I would argue they aren't duped, they are just spoiled. In ordinary or historical human life, they are flexible enough and have been shown to be, to marry a man who will provide. They perceive they don't need that in modernity, and can lean on others (gov, fam, job) so they constantly try to outkick their coverage in terms of male quality. Since they aren't good at discerning life overall, and phases of life, or even think about biology and intersex dynamics as a function of age, of course they are far more disappointed when they are older because they never dreamed it would be "that bad." But they could easily just look at 50-60 year old women when they are 20 and know instantly that that's the case.
 
Women turn themselves into the women who they would want to date. They project a demeanour of witty banter, candles at a cocktail bar, a sly remark toward the tall rich and handsome man who just happened to lean over the bar to pay the tab for his grateful staff.

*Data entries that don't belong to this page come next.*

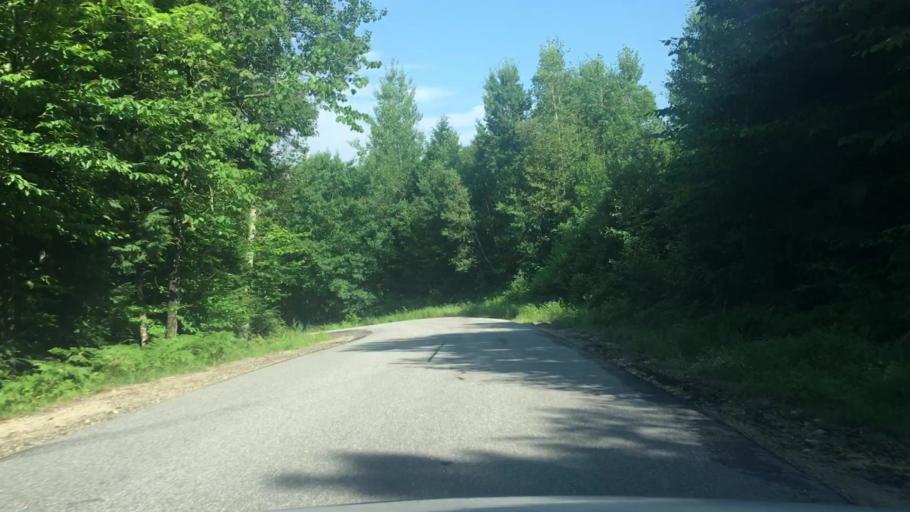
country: US
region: Maine
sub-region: Oxford County
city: West Paris
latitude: 44.3290
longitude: -70.5136
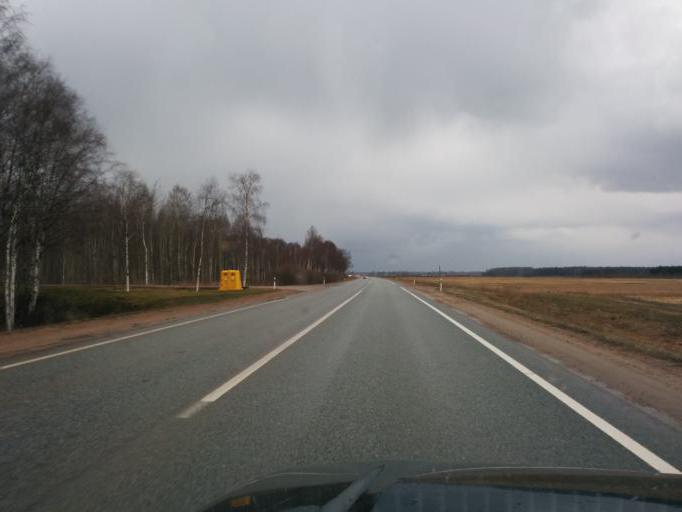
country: LV
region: Marupe
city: Marupe
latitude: 56.8554
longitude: 23.9989
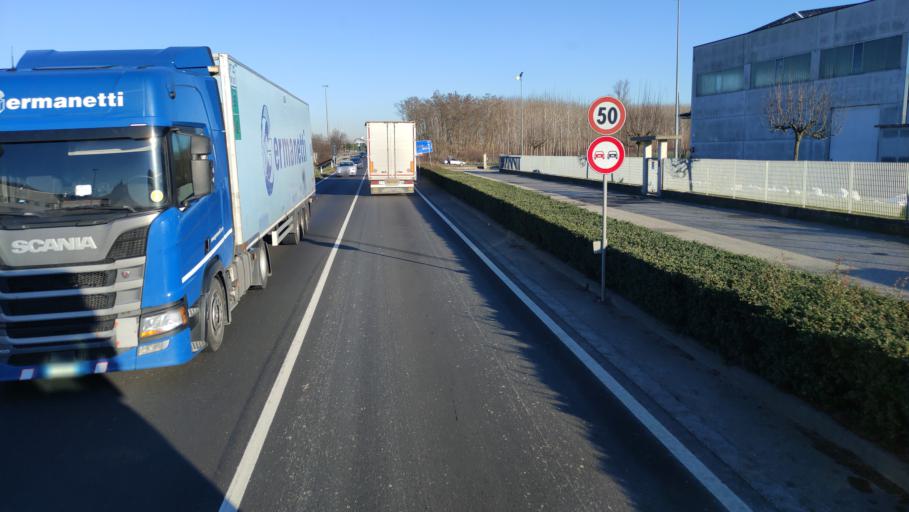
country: IT
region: Piedmont
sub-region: Provincia di Cuneo
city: Borgo
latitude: 44.6977
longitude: 7.9561
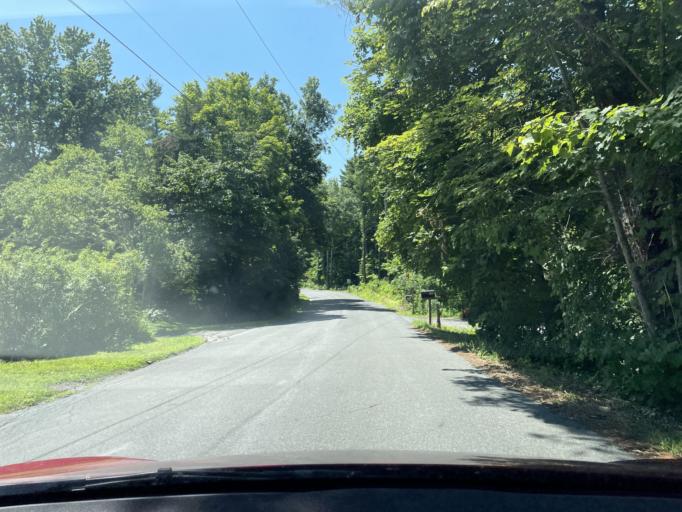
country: US
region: New York
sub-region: Ulster County
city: Lake Katrine
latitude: 42.0143
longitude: -73.9771
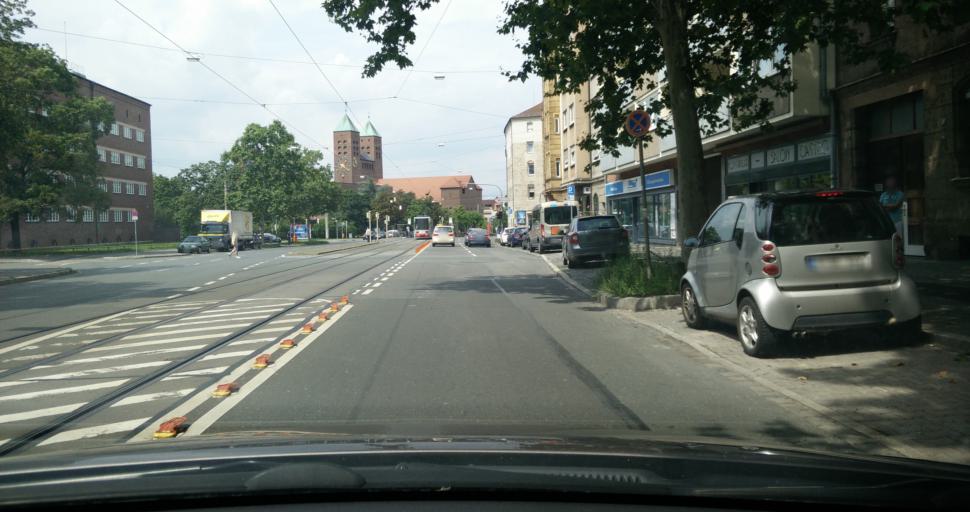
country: DE
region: Bavaria
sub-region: Regierungsbezirk Mittelfranken
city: Nuernberg
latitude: 49.4357
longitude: 11.0927
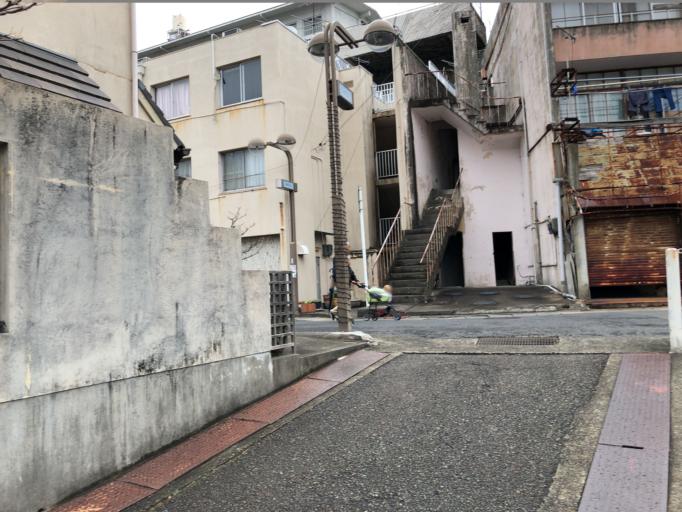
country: JP
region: Wakayama
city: Tanabe
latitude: 33.6828
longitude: 135.3473
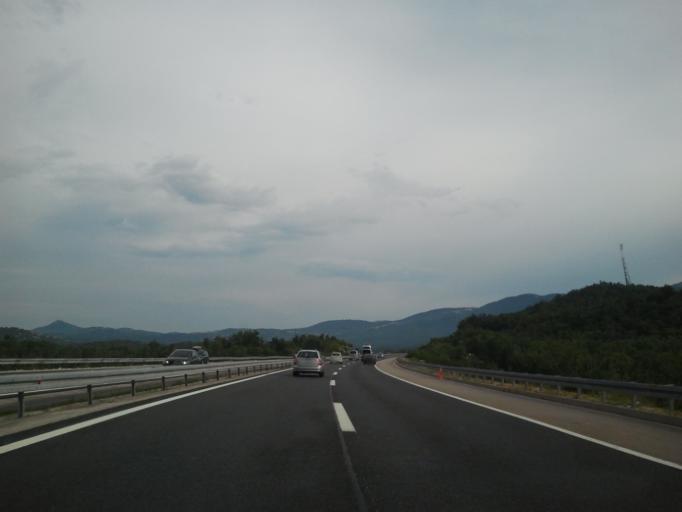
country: HR
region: Zadarska
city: Obrovac
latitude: 44.3277
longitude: 15.6720
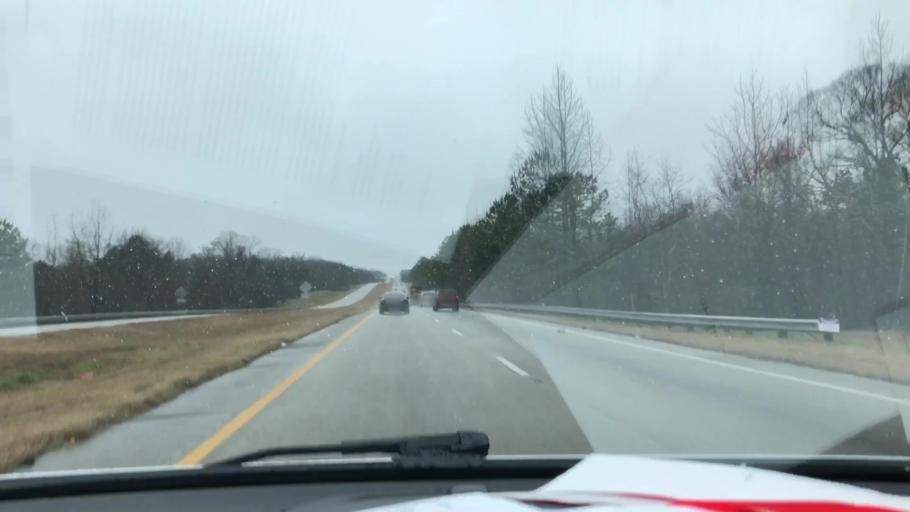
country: US
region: Georgia
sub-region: Gwinnett County
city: Dacula
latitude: 33.9729
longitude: -83.8677
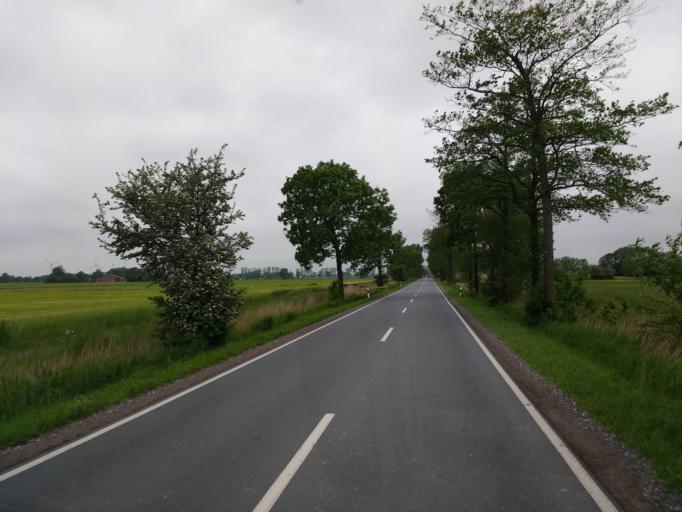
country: DE
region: Lower Saxony
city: Sillenstede
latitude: 53.6107
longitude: 7.9421
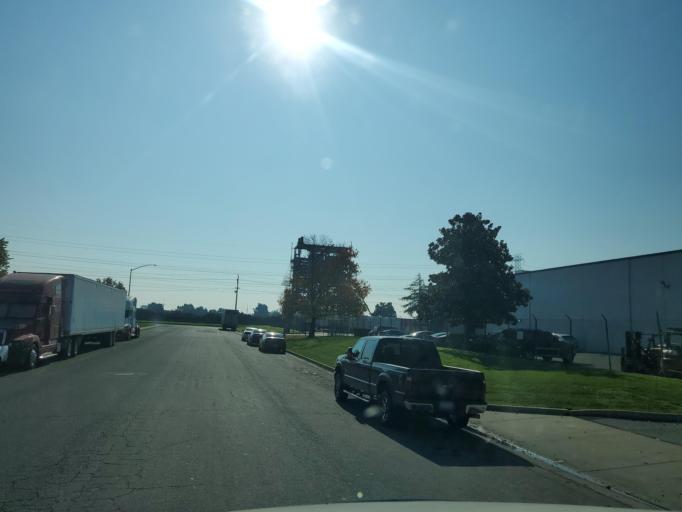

This fantasy usually develops during the time they realize that their nonsense globo homo job is a spit in the face to all the ra ra feminism they were showered with during their time at whichever expensive out of state school they happened to guilt their fathers into paying for. The more the reality hits that their boss is just a version of her father/boyfriend/future husband - and even worse, that he barely acknowledges her existence - the more they embrace the illusion of girl boss career girl. And as anyone over the age of 30 knows, years start blending together like weeks.

Kurt Vonnegut — 'We are what we pretend to be, so we must be careful about what we pretend to be.'
Yeah one of the most frustrating things about a lot of women is they assume men are attracted to the same things they are. And as normal men know, we are attracted to the complete opposite things as women. Bragging about their careers, confidence, getting attention from lots of men, etc. All of it is an instant boner killer.

It's not really their fault since they were brainwashed with feminism/marxism, but it's still not something I want to deal with.